His rent alone is $3,800 a month.
“I haven’t even talked to my landlord yet,” he said. “The truth is, I don’t have the rent this month. I don’t have it.”
Despite promises from the federal government that small businesses like his will be able to get loans to survive, he is confused by the process of applying and unsure if it’s even worth it. Some of his laid-off employees have tried getting unemployment, but have found that process confusing also.
Taking on debt seems a huge risk.
“I gotta save my business but I certainly can’t afford to keep digging holes and borrowing money,” he said. “I gotta pay that back.”
A GCI manager has been ordering 25 or so box lunches every weekday for workers, Davidson said. The income from those box lunches represents $200 to $250 of the cafe’s daily income of $500 to $600, he said. Another longtime customer, Stusser Electric, has been ordering boxed lunches too, helping to keep him afloat. A few customers have left 100% tips.

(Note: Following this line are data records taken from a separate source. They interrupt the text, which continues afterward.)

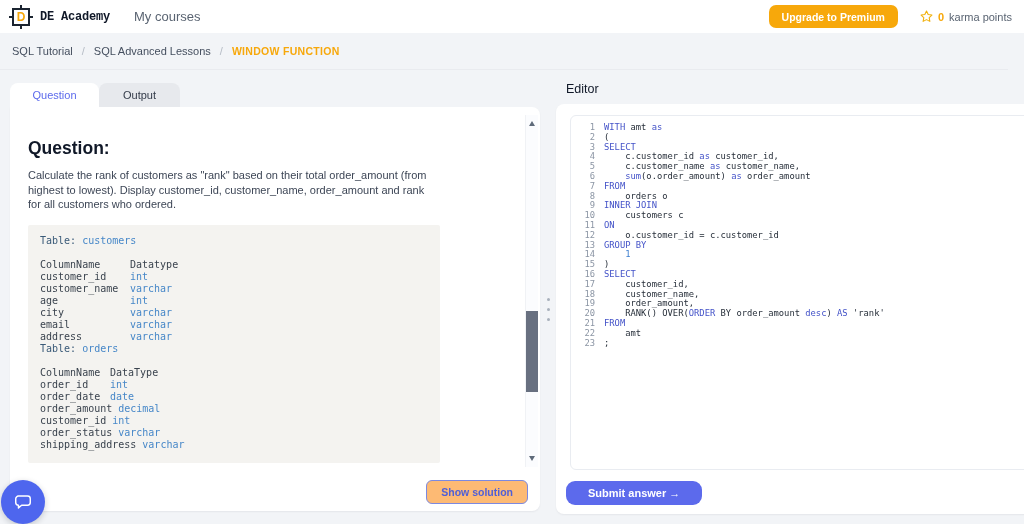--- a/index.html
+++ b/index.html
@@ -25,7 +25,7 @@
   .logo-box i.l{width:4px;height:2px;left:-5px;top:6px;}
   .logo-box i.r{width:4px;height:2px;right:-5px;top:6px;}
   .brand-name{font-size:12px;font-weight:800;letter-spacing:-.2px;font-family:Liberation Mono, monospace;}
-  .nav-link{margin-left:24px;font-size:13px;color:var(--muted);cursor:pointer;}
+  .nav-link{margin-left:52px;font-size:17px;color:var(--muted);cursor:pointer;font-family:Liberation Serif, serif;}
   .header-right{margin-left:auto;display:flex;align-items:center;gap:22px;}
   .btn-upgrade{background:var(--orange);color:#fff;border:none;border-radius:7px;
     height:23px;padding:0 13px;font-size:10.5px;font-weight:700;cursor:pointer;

“Thank you, brother,” Davidson tells the guy as he walks out with a Black Forest ham sandwich.
Even when the restrictions are lifted, it seems hard to imagine that people will be having big catered weddings or that risk-averse corporations will be hosting 25-person lunches the way they were a few months ago. Catering is a business reliant on people getting together in groups.
“I just don’t know how we can go from this,” he said, gesturing at the empty room, “back to where we were.”
After the lunch box pickups, it gets quiet again. It has been so slow that Davidson and his workers repainted the walls a soft green a week or two ago, to fill some time.
Finally it’s time to go home. Davidson watches CNN until his wife tells him to stop. He researches small-business relief on the internet. And he takes his beagles for a walk.
Tomorrow he’ll be back at Sis’s at 6 a.m. again, making soup and sandwiches
If nothing changes, he can keep going on like this for about three more weeks, he thinks.